I am trying to access the gradient of the loss in DistilBERT with respect to each attention weight in the first layer. I could access the computed gradient value of the output weight matrix via the following code when requires_grad=True
loss.backward()
for name, param in model.named_parameters():
if name == 'transformer.layer.0.attention.out_lin.weight':
print(param.grad) #shape is [768,768]
where model
is the loaded distilbert model.
My question is how to get the gradient with respect to [SEP] or [CLS] or other tokens' attention? I need it to reproduce the figure about the "Gradient-based feature importance estimates for attention to [SEP]" in the following link:
https://medium.com/analytics-vidhya/explainability-of-bert-through-attention-7dbbab8a7062
A similar question for the same purpose has been asked in the following, but it is not my issue: BERT token importance measuring issue. Grad is none
By default, the gradients are retained only for parameters, basically just to save memory. If you need gradients of inner nodes of the computation graph, you need to have the respective tensor before calling backward()

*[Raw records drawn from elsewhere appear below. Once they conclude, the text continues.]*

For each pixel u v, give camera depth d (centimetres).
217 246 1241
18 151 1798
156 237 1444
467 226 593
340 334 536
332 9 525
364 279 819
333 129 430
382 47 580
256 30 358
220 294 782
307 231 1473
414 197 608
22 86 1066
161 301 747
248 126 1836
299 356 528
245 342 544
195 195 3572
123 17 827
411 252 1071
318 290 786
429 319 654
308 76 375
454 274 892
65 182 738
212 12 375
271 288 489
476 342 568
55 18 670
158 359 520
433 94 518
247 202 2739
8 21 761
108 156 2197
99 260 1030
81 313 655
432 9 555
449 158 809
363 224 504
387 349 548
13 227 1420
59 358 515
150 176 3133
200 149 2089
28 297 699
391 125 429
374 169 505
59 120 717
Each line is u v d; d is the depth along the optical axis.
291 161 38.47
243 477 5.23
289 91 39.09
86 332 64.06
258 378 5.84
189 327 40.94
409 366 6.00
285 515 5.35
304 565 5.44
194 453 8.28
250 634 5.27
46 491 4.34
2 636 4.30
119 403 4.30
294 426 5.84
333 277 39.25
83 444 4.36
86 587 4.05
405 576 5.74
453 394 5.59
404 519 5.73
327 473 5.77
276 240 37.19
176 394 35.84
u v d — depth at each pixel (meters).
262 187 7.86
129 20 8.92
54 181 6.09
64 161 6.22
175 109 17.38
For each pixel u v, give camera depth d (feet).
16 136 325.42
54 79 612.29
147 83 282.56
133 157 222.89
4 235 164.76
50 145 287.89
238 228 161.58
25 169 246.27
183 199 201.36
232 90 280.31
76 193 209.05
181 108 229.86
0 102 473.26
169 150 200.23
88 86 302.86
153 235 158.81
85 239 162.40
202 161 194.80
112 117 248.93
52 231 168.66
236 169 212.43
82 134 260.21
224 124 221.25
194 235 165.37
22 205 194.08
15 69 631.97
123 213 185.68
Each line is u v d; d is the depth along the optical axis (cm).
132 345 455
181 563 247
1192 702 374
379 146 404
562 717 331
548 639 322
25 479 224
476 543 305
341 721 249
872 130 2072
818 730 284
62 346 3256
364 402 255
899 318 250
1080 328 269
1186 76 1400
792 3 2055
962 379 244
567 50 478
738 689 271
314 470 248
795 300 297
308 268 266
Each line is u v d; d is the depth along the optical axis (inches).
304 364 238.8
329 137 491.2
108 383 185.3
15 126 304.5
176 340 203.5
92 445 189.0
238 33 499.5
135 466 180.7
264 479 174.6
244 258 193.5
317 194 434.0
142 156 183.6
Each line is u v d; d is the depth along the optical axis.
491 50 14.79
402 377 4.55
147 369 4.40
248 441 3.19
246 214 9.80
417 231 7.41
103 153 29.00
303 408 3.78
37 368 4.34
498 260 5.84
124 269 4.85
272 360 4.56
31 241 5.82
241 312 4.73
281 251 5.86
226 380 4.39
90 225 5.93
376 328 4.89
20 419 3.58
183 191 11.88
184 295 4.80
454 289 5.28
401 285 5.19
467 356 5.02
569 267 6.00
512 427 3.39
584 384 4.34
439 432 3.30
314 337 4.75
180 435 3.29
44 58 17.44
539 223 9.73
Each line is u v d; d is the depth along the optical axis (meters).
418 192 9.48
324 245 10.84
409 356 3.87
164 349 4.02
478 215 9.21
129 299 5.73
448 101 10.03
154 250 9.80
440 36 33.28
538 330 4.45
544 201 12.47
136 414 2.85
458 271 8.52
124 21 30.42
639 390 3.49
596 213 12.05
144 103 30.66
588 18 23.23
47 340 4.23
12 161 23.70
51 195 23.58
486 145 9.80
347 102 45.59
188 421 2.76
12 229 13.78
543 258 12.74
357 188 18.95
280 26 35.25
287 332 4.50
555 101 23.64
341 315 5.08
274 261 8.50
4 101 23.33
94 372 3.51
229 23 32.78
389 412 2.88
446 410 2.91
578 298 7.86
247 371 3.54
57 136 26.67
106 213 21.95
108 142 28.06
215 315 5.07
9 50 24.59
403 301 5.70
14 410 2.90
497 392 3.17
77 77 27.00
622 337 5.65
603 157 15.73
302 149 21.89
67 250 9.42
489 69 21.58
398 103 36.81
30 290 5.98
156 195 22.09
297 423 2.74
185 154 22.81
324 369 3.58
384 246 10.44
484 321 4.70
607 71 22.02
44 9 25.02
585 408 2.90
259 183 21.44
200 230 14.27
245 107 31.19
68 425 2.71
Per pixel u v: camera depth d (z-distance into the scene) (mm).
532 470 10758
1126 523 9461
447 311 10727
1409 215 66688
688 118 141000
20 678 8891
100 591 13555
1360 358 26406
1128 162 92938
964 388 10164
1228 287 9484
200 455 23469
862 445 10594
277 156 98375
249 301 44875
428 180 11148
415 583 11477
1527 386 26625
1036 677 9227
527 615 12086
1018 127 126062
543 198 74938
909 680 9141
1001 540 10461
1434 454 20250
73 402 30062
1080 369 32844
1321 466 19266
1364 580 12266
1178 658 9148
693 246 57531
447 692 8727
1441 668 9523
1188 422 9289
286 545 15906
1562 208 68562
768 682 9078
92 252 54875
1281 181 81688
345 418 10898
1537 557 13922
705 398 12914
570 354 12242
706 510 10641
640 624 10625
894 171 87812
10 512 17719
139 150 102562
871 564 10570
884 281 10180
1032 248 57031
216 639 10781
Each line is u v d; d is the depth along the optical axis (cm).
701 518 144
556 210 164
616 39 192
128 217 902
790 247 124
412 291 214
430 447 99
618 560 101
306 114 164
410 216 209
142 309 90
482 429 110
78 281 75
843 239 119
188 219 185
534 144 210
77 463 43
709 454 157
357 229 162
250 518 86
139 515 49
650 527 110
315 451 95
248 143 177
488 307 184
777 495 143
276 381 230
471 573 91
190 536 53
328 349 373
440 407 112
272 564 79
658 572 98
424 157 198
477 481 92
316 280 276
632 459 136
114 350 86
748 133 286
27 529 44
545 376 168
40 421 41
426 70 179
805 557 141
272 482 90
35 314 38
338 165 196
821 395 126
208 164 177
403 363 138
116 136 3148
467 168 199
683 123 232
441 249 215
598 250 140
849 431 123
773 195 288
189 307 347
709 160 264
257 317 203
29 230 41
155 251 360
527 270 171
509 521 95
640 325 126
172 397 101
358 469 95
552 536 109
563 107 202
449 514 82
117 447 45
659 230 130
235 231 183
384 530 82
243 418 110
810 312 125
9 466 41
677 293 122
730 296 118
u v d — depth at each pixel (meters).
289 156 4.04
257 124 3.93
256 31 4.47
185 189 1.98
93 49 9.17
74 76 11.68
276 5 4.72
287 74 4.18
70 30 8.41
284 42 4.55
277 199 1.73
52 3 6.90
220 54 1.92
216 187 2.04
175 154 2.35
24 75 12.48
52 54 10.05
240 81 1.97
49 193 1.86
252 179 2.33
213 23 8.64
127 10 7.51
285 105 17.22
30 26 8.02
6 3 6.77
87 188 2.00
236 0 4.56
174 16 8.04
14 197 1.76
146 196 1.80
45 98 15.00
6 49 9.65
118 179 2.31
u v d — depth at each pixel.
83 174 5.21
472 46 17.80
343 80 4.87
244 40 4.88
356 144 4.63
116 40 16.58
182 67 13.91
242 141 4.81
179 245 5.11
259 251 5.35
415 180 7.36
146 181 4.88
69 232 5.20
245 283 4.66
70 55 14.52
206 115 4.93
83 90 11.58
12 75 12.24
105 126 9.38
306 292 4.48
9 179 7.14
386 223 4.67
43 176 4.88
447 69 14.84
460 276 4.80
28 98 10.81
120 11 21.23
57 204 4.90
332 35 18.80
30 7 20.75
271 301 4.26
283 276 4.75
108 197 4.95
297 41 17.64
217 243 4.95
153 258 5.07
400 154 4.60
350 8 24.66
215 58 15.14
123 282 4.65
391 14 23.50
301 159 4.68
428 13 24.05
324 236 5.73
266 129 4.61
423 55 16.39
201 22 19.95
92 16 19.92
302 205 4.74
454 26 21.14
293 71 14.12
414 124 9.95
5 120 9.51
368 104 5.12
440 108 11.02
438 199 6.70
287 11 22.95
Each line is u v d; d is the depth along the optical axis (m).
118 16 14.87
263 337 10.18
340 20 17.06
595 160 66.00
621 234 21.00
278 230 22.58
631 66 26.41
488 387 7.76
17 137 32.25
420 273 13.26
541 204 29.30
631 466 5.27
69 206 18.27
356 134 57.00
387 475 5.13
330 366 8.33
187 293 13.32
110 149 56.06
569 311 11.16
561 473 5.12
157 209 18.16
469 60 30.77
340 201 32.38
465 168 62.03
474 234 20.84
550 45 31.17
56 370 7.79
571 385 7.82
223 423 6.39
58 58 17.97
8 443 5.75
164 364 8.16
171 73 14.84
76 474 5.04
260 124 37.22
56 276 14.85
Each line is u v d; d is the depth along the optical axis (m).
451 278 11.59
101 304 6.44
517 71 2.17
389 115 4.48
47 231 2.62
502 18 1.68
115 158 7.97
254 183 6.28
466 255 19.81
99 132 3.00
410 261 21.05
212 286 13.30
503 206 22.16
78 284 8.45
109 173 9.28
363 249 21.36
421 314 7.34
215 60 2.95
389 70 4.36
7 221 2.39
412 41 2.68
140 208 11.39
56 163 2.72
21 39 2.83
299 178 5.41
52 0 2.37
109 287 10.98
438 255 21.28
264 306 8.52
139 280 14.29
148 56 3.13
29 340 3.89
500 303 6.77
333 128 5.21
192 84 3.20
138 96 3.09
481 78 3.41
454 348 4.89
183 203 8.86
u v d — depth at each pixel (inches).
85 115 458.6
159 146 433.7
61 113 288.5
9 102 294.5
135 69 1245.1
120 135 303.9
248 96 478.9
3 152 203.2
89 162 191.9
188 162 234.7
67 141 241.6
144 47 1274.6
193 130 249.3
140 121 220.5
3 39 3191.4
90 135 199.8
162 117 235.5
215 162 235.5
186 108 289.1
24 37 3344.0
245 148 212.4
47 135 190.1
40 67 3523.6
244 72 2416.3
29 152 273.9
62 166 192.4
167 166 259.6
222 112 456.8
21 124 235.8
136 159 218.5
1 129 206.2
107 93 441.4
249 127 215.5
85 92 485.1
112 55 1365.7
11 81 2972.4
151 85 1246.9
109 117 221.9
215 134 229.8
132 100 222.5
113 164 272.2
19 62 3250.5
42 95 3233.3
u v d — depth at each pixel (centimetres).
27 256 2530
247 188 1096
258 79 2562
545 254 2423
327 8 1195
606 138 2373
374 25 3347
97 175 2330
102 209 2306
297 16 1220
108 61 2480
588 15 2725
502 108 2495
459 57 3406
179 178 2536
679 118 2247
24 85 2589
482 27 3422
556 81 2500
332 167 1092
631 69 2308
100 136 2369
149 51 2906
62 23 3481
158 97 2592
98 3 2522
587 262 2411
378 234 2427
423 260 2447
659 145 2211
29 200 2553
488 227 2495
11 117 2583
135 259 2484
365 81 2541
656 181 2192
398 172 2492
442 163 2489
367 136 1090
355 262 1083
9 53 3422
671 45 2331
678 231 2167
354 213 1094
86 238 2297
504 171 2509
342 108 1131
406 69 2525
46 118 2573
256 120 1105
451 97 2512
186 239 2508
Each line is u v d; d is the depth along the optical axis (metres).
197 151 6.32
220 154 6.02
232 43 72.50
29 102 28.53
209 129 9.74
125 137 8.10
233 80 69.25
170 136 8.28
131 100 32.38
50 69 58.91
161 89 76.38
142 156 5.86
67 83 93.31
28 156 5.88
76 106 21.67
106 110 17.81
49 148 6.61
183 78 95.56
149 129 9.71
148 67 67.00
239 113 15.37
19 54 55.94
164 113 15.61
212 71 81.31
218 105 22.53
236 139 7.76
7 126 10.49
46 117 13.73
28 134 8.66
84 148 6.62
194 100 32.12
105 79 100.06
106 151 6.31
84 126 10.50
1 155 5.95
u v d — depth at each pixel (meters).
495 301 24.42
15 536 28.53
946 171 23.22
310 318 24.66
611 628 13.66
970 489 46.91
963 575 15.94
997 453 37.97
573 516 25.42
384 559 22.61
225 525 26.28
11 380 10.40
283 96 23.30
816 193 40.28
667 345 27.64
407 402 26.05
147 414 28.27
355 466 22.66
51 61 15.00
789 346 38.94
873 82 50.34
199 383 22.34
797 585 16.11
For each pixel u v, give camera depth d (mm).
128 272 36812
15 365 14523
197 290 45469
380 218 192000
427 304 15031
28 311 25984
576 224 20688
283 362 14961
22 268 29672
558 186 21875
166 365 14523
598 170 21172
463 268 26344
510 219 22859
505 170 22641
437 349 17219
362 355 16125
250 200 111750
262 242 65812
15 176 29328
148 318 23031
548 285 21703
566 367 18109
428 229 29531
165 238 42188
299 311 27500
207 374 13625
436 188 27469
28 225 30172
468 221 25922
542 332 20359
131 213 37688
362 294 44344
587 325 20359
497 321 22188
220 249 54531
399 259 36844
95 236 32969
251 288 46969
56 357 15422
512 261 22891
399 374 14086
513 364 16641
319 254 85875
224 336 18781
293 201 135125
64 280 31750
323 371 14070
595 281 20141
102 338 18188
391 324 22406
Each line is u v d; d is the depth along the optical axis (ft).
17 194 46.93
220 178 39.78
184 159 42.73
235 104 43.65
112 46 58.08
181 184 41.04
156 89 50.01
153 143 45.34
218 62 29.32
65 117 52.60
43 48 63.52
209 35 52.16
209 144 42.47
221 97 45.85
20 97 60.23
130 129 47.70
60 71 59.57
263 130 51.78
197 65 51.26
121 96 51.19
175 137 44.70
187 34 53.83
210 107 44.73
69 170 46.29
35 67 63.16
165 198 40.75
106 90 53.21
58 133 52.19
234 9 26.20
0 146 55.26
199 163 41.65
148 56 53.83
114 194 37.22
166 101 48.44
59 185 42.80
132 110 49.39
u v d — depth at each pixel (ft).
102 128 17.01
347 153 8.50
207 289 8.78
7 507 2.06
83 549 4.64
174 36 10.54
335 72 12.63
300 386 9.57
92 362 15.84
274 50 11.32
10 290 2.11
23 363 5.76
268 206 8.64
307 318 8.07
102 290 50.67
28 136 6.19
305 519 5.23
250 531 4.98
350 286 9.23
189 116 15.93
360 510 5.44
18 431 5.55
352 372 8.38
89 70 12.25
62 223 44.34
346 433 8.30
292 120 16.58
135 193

and add a hook that will be executed at the backward pass.
A minimum solution from PyTorch forum:
yGrad = torch.zeros(1,1)
def extract(xVar):
global yGrad
yGrad = xVar
xx = Variable(torch.randn(1,1), requires_grad=True)
yy = 3*xx
zz = yy**2
yy.register_hook(extract)
#### Run the backprop:
print (yGrad) # Shows 0.
zz.backward()
print (yGrad) # Show the correct dzdy
In this case, the gradients are stored in a global variable where they persist after PyTorch get rid of them in the graph itself.